Toute leur science consiste dans la connaissance du pouls, et dans l’usage des simples qu’ils ont en quantité, et qui, selon eux, ont des vertus singulières, pour guérir les diverses maladies.

Ils prétendent connaître par les seuls battements du pouls quelle est la source du mal, et en quelle partie du corps il réside. En effet, ceux qui sont habiles, découvrent ou prédisent assez juste tous les symptômes d’une maladie ; et c’est là principalement ce qui a rendu les médecins chinois si célèbres dans le monde.
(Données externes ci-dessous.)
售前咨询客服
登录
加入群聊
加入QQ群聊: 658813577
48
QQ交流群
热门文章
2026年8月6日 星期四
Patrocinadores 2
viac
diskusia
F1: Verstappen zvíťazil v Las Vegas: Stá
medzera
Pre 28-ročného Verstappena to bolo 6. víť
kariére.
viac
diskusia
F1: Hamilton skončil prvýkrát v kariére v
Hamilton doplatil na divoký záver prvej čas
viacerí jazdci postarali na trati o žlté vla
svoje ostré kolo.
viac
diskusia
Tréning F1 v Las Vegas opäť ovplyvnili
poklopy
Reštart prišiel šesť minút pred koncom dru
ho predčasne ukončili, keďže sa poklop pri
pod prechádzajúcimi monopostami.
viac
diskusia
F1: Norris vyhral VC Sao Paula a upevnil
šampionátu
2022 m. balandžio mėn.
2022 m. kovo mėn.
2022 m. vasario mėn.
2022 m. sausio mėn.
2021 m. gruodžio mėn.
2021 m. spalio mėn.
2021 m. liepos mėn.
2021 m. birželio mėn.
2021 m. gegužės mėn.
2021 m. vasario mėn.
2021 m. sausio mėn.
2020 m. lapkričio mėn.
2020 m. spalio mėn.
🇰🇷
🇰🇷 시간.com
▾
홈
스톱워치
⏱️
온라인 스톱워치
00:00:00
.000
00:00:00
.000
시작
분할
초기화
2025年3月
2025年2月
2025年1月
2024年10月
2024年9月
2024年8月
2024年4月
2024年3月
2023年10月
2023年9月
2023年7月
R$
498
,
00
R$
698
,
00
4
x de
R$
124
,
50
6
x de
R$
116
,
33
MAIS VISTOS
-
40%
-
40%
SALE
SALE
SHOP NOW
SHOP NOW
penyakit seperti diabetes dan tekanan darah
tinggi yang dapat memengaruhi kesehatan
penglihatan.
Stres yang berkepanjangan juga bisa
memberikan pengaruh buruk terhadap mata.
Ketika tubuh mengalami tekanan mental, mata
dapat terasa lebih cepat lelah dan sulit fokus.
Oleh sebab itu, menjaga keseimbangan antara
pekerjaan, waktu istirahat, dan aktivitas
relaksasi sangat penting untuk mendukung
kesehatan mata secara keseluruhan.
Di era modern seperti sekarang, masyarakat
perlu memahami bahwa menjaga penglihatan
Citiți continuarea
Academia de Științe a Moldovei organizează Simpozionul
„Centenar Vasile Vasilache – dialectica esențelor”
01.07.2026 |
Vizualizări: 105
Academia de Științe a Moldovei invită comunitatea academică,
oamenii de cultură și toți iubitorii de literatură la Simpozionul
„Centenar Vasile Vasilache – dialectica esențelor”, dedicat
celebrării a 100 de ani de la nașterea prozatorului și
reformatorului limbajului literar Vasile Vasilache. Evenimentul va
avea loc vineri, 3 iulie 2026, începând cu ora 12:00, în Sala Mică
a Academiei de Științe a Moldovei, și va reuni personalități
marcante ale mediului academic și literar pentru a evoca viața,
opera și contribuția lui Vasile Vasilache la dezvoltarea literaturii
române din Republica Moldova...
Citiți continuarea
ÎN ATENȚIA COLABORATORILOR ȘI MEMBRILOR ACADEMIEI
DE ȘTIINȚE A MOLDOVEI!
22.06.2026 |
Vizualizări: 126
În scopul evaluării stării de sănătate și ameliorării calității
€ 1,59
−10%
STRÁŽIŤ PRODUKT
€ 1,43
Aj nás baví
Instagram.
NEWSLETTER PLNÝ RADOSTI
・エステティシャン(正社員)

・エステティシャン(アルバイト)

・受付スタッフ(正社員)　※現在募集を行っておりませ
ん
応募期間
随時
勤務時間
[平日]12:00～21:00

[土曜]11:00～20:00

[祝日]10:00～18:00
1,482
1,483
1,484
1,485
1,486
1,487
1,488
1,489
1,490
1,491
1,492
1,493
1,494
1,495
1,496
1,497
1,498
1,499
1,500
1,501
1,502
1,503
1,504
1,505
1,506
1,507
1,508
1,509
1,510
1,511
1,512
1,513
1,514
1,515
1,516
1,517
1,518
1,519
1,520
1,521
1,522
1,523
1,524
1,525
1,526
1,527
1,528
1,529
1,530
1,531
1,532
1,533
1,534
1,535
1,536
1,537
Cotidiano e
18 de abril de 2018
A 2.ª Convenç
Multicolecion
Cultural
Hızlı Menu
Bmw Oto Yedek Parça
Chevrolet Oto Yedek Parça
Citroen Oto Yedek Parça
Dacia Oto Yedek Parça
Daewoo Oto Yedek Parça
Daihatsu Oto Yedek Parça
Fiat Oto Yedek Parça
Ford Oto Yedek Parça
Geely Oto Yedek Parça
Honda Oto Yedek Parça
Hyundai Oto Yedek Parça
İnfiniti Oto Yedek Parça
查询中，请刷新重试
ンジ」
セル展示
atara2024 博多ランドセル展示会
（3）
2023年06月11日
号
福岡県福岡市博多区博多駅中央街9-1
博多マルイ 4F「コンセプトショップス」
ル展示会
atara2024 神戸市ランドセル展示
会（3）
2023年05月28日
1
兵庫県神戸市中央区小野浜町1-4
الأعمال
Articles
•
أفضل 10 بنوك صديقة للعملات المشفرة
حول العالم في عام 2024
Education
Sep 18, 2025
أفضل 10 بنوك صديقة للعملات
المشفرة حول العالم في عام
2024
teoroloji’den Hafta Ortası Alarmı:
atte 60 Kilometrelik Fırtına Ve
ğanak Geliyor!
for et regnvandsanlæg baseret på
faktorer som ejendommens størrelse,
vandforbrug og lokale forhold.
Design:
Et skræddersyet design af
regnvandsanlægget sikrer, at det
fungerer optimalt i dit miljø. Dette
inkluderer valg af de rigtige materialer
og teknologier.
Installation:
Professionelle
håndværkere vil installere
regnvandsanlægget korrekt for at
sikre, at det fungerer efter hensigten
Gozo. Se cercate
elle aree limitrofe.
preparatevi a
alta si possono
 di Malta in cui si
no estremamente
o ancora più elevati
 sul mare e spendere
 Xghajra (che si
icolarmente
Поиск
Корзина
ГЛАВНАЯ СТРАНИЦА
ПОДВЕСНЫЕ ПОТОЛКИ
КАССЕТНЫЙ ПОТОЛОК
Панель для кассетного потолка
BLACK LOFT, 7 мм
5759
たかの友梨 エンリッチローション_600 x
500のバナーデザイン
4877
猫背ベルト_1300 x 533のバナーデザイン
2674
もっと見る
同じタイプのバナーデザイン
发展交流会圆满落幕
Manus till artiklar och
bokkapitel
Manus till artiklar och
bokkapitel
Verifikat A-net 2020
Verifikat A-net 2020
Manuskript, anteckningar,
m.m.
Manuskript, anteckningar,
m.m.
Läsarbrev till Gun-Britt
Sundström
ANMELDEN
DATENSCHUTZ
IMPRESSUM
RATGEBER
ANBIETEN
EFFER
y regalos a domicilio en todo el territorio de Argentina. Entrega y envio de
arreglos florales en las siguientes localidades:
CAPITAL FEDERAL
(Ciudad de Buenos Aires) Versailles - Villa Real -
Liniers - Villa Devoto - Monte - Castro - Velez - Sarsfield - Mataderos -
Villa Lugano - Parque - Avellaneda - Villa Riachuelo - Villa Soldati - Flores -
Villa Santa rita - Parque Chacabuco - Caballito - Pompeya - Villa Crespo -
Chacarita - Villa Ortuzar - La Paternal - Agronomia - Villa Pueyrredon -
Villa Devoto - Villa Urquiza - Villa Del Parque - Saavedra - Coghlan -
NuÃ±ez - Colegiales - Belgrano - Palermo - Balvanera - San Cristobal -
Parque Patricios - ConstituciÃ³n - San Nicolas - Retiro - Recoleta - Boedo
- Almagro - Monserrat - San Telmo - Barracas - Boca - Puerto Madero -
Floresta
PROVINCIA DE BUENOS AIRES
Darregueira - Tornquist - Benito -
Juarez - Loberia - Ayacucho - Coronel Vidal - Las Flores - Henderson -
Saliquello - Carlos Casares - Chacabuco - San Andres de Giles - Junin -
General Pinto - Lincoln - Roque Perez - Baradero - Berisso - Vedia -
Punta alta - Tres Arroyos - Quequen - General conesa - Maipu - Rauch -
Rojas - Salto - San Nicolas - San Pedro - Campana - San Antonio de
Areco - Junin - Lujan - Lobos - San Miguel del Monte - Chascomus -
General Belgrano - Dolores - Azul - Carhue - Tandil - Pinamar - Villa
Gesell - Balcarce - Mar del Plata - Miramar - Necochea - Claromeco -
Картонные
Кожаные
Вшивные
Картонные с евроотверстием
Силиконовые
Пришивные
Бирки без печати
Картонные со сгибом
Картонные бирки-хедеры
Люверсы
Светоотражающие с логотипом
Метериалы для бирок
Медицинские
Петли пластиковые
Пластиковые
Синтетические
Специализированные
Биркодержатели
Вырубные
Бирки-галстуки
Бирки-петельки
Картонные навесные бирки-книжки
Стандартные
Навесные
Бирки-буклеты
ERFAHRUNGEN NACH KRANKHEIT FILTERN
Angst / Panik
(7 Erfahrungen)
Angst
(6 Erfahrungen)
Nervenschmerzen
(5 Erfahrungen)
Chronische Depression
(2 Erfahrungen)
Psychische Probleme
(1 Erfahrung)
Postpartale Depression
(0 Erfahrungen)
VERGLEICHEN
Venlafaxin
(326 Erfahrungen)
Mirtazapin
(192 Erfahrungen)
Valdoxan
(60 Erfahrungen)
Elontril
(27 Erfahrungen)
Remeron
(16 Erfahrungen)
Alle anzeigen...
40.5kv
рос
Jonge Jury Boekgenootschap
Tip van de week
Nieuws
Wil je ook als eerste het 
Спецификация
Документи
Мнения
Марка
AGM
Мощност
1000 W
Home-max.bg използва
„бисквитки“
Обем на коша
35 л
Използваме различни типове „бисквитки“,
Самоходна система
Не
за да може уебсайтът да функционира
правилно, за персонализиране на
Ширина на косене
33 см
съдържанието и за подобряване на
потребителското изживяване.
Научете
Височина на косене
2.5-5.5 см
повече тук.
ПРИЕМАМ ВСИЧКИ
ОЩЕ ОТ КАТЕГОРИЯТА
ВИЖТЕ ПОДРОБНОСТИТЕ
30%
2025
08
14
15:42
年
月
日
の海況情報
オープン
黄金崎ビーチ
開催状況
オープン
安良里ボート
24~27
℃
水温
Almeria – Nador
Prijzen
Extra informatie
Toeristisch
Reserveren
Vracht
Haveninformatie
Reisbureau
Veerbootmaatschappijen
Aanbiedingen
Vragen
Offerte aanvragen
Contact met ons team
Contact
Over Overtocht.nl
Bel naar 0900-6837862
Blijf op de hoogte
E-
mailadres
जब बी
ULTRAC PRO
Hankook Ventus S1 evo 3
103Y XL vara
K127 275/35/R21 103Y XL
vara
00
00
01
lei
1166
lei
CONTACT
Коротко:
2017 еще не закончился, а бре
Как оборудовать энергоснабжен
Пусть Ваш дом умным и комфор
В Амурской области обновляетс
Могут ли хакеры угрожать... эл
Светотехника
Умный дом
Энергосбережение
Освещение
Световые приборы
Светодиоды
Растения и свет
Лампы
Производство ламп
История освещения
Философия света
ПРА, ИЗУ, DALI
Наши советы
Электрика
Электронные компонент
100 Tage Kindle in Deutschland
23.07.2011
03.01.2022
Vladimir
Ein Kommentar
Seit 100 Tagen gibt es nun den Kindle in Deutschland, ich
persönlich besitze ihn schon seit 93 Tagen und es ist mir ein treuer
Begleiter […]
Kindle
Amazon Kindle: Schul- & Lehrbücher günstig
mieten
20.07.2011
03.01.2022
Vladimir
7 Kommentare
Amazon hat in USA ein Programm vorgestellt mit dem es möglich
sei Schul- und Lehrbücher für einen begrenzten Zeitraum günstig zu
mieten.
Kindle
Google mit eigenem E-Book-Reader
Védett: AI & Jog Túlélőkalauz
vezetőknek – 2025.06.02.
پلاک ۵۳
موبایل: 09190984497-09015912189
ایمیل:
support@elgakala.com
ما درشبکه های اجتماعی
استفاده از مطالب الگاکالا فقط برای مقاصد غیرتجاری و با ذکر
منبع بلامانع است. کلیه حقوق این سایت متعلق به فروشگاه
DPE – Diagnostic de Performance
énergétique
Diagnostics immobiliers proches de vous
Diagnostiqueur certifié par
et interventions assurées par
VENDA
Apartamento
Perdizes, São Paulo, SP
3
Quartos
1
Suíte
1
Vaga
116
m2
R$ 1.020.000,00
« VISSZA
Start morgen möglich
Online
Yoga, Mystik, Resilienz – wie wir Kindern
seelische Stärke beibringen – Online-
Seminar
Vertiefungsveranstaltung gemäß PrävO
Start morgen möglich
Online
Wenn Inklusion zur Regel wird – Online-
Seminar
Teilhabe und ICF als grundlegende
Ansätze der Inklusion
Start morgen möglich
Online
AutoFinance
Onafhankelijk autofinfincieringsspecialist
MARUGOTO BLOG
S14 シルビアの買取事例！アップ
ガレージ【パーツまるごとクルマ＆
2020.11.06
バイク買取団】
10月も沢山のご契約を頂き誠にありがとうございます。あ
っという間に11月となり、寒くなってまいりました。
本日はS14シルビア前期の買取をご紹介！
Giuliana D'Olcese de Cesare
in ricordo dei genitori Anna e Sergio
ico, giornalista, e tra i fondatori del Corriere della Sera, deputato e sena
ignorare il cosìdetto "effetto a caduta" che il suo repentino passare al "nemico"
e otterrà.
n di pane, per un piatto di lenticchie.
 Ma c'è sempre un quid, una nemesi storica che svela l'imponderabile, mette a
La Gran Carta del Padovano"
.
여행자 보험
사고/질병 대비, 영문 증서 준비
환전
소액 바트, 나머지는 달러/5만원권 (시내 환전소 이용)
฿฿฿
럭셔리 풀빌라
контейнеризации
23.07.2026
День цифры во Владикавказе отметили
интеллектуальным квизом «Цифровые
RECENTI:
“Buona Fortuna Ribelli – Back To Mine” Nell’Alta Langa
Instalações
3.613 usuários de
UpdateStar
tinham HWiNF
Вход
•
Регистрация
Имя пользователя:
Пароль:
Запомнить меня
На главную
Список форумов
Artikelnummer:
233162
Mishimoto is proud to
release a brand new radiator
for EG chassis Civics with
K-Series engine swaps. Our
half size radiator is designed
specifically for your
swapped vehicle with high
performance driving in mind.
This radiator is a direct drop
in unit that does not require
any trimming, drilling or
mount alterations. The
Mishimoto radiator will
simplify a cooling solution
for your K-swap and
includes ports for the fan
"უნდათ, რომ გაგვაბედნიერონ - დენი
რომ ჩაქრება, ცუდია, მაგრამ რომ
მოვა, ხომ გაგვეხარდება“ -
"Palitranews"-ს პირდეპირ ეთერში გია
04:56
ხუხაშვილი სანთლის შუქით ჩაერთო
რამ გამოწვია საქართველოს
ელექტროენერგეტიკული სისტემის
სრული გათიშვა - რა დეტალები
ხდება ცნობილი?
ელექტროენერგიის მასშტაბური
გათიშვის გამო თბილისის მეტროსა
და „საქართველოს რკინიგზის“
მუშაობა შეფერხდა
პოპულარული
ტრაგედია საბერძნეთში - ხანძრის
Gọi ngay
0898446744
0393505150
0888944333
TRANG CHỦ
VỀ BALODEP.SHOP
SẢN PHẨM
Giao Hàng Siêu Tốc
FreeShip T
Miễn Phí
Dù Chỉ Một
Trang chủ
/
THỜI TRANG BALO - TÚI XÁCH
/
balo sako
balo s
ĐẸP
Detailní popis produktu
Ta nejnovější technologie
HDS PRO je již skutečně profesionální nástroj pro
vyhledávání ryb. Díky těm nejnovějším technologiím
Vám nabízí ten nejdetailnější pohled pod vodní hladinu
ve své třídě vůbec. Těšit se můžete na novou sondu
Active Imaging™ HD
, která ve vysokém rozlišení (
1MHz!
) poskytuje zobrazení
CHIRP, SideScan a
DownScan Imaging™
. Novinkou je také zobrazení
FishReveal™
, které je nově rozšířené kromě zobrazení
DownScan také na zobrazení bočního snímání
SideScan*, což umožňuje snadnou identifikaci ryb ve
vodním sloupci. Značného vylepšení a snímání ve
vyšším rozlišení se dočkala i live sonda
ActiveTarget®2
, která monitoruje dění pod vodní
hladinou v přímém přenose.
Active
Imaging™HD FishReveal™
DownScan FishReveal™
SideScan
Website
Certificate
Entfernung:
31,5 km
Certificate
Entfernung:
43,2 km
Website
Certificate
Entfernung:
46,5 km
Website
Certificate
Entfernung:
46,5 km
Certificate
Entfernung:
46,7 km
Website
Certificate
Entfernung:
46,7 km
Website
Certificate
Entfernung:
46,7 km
Quand ils sont appelés chez un malade, ils appuient d’abord son bras sur un oreiller. Ils appliquent ensuite les quatre doigts le long de l’artère, tantôt mollement, tantôt avec force. Ils sont un temps très considérable à examiner les battements, et à en démêler les différences, quelque imperceptibles qu’elles soient ; et selon le mouvement moins fréquent ou plus vite, plus plein ou plus faible, plus uniforme ou moins régulier, qu’ils observent avec la plus grande attention, ils découvrent la source du mal : de sorte que sans interroger le malade, ils lui disent en quelle partie du corps il sent de la douleur, ou à la tête, ou à l’estomac, ou au bas ventre, et si c’est le foie ou la rate qui soit attaqué : ils lui annoncent quand la tête sera plus libre, quand il recouvrera l’appétit, quand l’incommodité cessera.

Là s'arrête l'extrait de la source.